__DIRECTIONS__: Look through the records and copy each line that has "bbox" in it.

__DATA RECORDS__:
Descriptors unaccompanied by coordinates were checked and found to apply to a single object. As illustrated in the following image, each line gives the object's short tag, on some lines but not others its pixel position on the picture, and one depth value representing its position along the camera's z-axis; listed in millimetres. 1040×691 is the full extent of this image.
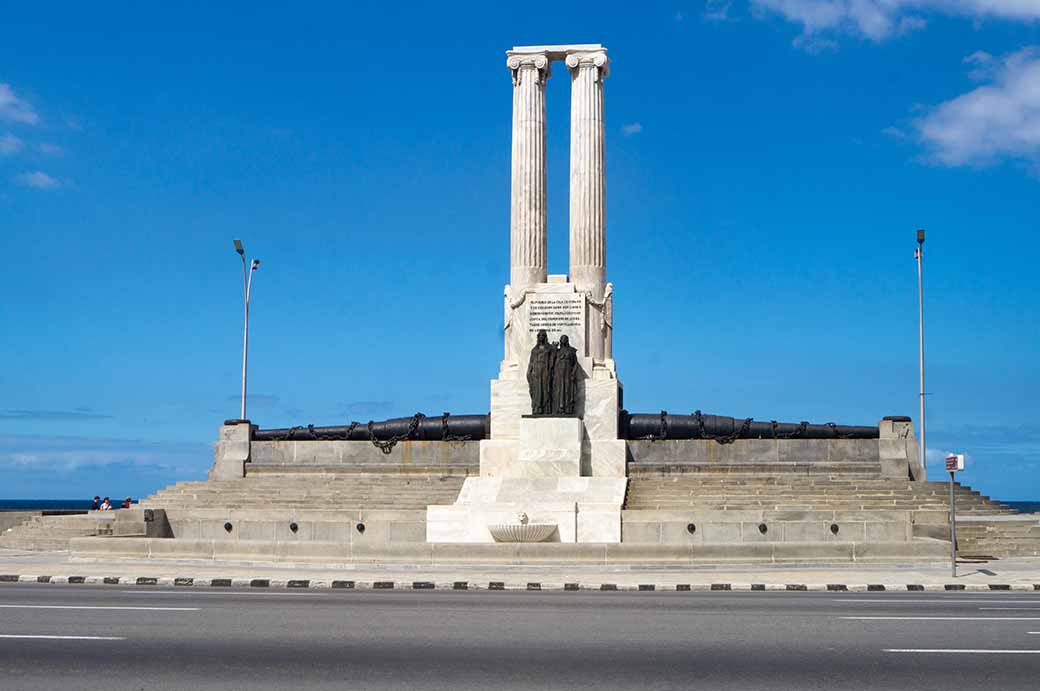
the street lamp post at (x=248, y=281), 44500
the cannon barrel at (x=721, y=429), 35969
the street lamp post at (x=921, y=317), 43406
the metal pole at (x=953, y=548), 22136
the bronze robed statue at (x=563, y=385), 33594
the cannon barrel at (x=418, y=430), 36875
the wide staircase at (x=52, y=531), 32525
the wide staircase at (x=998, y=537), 28656
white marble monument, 31188
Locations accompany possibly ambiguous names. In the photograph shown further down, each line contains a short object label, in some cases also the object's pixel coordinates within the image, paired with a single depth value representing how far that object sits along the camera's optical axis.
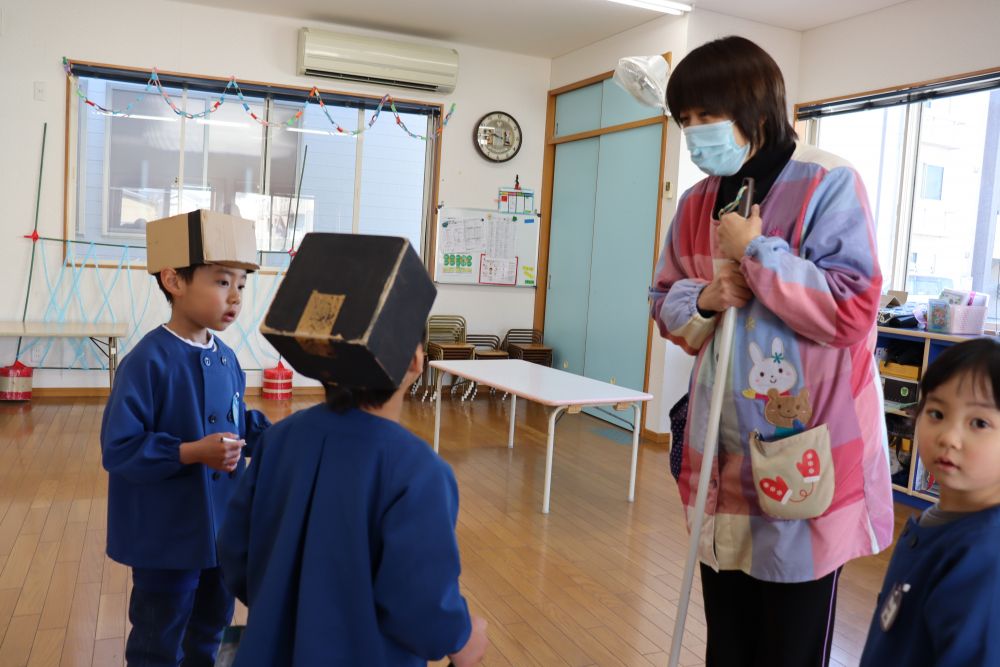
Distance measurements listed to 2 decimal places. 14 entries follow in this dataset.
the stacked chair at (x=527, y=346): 6.58
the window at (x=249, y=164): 5.76
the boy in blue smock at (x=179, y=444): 1.56
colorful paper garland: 5.68
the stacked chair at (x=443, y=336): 6.39
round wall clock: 6.64
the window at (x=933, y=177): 4.37
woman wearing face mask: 1.18
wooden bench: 5.07
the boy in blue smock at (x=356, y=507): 0.98
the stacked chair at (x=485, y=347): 6.53
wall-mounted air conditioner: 5.93
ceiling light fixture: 4.98
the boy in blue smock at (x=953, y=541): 0.91
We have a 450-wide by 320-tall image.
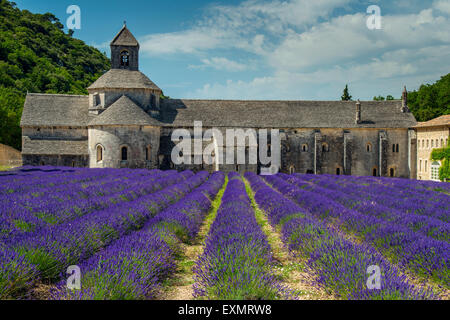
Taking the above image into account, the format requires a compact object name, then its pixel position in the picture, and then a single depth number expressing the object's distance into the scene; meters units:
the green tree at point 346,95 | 67.06
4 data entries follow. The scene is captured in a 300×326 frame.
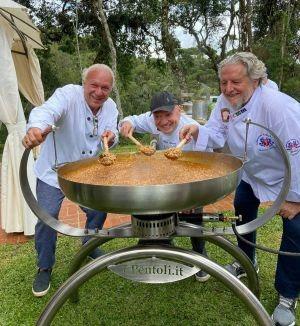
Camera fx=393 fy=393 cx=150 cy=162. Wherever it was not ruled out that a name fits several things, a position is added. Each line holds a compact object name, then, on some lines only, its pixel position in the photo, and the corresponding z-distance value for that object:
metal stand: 1.50
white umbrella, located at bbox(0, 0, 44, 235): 3.40
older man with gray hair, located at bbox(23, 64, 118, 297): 2.29
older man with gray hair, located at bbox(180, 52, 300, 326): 1.84
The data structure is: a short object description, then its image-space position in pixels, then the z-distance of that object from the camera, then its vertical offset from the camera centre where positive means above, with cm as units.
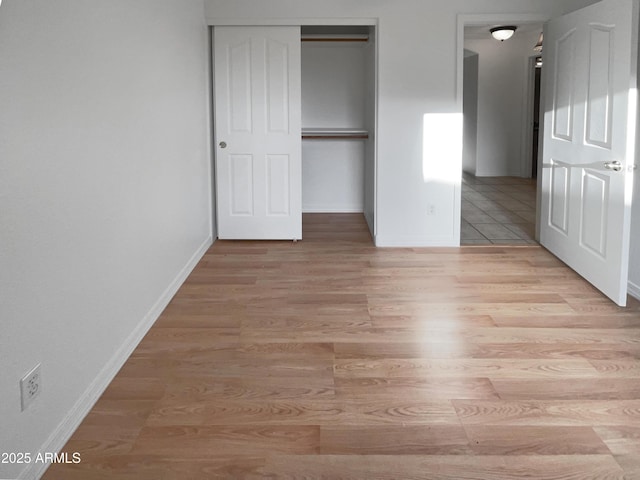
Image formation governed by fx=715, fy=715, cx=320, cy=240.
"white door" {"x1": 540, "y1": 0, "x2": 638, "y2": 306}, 418 +1
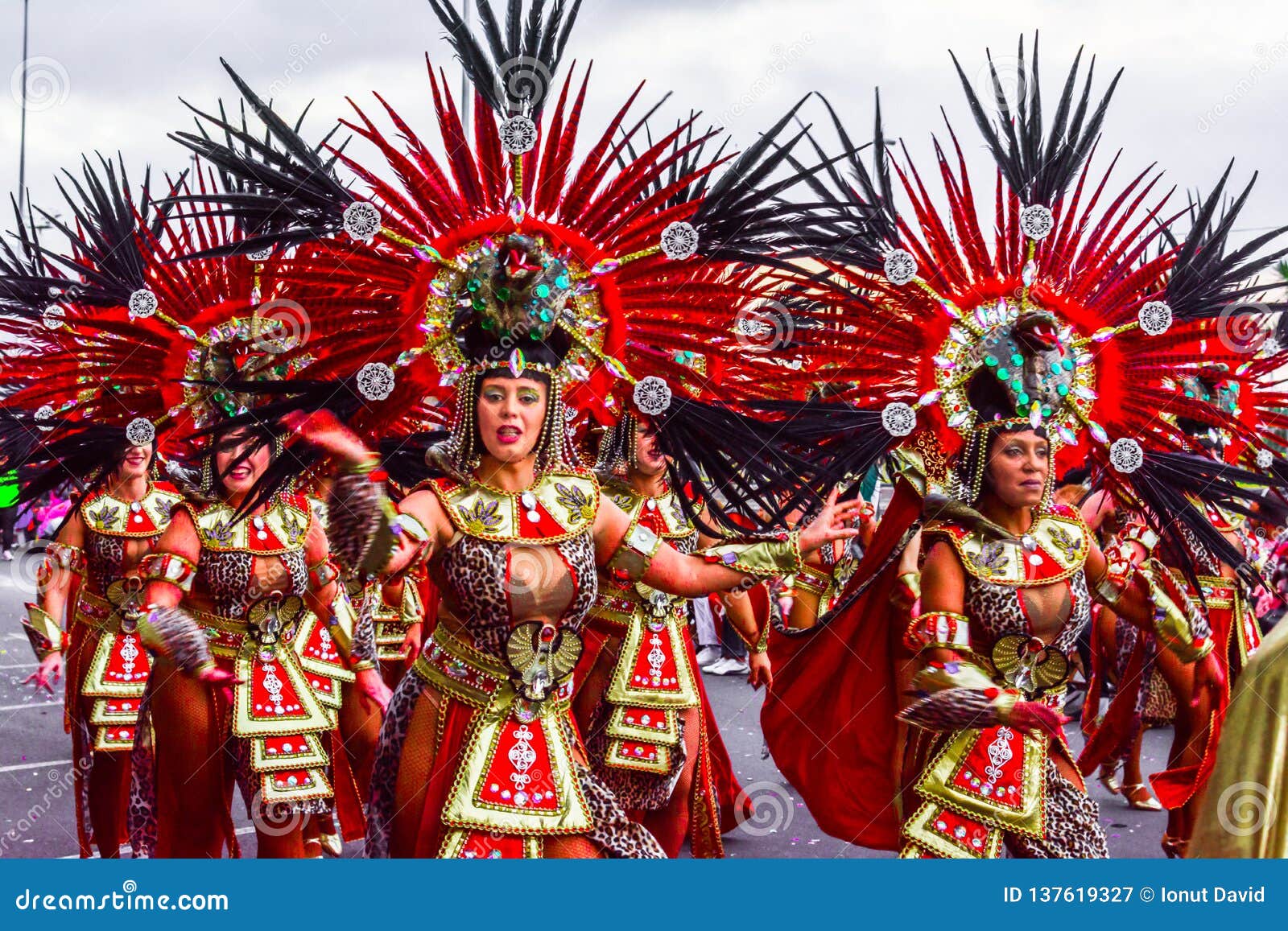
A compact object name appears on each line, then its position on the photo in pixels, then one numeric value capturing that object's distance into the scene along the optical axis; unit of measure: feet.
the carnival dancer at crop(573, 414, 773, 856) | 17.79
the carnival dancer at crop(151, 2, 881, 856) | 11.46
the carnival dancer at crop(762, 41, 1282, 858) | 13.17
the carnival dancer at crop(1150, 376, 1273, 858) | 15.06
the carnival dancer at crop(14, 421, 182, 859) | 18.63
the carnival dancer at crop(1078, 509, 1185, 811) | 23.63
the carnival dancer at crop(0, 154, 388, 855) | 15.78
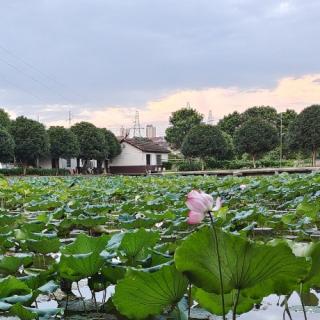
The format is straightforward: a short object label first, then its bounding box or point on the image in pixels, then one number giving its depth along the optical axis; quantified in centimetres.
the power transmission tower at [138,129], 6581
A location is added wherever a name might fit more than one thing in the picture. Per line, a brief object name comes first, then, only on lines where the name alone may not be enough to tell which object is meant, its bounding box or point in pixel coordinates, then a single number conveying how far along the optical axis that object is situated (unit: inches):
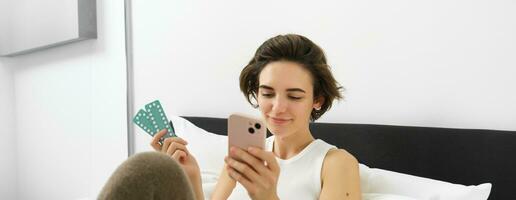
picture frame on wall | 82.8
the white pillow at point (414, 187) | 34.8
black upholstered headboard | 38.3
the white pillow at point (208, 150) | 54.1
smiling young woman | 36.9
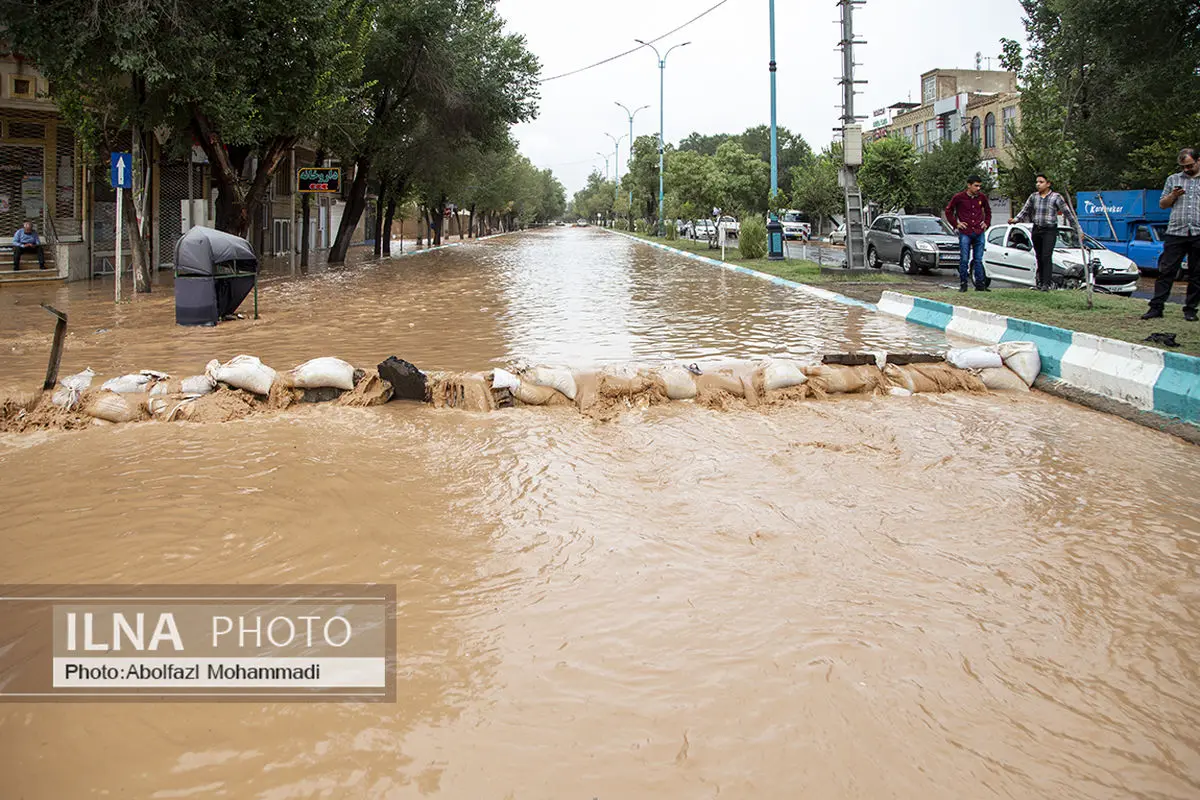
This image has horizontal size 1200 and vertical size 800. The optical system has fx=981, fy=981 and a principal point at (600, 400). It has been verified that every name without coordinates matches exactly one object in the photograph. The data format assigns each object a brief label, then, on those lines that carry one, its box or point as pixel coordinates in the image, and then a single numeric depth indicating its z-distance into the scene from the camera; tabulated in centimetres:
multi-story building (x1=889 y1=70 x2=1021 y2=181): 5444
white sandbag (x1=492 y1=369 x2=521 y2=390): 812
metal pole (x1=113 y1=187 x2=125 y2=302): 1667
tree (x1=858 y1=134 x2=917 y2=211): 4228
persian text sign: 2522
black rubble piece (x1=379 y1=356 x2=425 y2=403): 812
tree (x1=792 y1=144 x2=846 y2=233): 5684
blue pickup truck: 2292
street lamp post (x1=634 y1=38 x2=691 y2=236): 6316
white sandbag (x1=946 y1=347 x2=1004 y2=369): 916
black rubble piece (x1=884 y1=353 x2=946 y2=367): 924
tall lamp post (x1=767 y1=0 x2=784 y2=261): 2953
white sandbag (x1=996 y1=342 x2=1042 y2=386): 923
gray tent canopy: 1284
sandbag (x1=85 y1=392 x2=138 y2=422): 757
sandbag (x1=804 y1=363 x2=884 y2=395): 867
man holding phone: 1078
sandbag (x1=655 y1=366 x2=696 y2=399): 833
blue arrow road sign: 1656
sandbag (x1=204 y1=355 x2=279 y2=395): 800
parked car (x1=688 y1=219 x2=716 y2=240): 4563
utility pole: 2203
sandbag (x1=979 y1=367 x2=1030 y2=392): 908
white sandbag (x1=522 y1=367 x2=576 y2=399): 820
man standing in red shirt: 1572
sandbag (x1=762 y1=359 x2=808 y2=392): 846
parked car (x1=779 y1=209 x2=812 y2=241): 5466
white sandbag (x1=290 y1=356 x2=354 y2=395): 809
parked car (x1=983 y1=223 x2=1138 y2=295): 1878
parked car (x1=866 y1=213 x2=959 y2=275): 2352
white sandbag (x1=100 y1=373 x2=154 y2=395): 785
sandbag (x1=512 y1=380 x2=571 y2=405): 811
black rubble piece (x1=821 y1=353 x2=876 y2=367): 902
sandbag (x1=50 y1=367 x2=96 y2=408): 765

__TASK RESULT__:
white umbrella, located at bbox(0, 0, 44, 235): 3.40
older man with gray hair, located at bbox(23, 64, 118, 297): 2.29
older man with gray hair, located at bbox(180, 52, 300, 326): 1.84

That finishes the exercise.